### Complete the following
(1) The passage on the Title IX Dear Colleague letter quotes three qualities that schools are called on to show in their investigations. List them.
(2) According to the passage on the Title IX Dear Colleague letter, who made the statement rescinding it?
(3) Write the next part of the passage on the Title IX Dear Colleague letter.

### Provided text
━━━━━━

Last week, Secretary of Education Betsy DeVos made a statement rescinding the Dear Colleague letter regarding Title IX from the Obama Administration. Though at first glance it may not seem like it, this move made a bigger statement about our government’s prioritization regarding sexual assault survivors or the accused.
This letter gave explicit and clear guidelines, outlining specific regulations, procedures, and expectations. It began by providing alarming statistics of sexual assault victims, giving obvious reasons why these regulations are necessary. It made it clear that they believed schools are a place for students to receive an education in a setting where they feel safe, and particularly that sexual assault survivors should not be required to relive their trauma on a daily basis. This is just one of the many reasons why they believe that schools should be held to an utmost standard in order to provide these well-deserved rights for all students. They call on schools to be “impartial, prompt, and thorough” in their investigations, providing rights to both the complainant and the accused. However, “schools should ensure that steps taken to afford due process rights to the alleged perpetrator do not restrict or unnecessarily delay the Title IX protections for the complainant.” It does require schools to allow both parties to present witnesses and other evidence, as well as both be provided “similar and timely access” to information regarding the case.
The benefits of this Dear Colleague letter are extremely evident. It establishes a universal set of guidelines that all schools and universities must follow. This in turn makes it easier to hold schools accountable, and ensures that there are clear expectations. It also allows all students attending all schools, no matter the status, funding, or any other factor, to have access to the same quality of care and pursuance when regarding sexual assault. This letter also makes a distinct effort to protect survivors of sexual assault, expecting schools to make accommodations to allow them to obtain an education in the same safe environment everyone else is afforded.

━━━━━━

[Dataset entries]
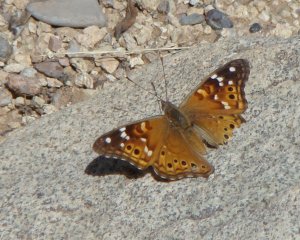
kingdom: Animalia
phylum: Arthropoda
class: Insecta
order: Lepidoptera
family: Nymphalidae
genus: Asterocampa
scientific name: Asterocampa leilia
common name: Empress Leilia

━━━━━━

### Task-by-task outputs
(1) impartial, prompt, thorough

(2) Secretary of Education Betsy DeVos

(3)
The National Sexual Violence Resource Center (NSVRC) states that “one in 5 women and one in 16 men are sexually assaulted while in college, and more than 90% of sexual assault victims on college campuses do not report the assault.” Those numbers obviously tell us that even with the current standards in place, our peers, friends, and loved ones do not feel comfortable reporting their sexual assault, and live every day struggling with that trauma. This makes the statement that Betsy DeVos made even more impactful. She sent a clear message to sexual assault victims that the handling and prosecution of their assault, their right to a safe environment for an education, and their assault mean less to our government than the rights and comfort of those accused of sexual assault.
Yes, false rape reports do happen. I am a believer that those that falsely accuse individuals of sexual assault should be harshly punished. However, the statistics regarding rape accusations are far lower than how often rape actually occurs. According to NSVRC, that number is as low as 2%-10%. While it should be kept in mind that this does happen, and measures should be taken to ensure that this happens much less frequently, this should not happen at the expense of sexual assault victim’s rights.
In her statement, DeVos urges listeners to remember that we are not talking about “faceless issues;” however, it is easy to see that some faces shine brighter than others for her. She gives equal time discussing failures of Title IX regarding victims of sexual assault, as well as wrongfully accused students. Yet statistics show that these occasions are not balanced. DeVos claims very frequently throughout her statement that this system has failed too many students, yet she does not mention that incredibly high volume of success stories, some that have even occurred on my very own campus.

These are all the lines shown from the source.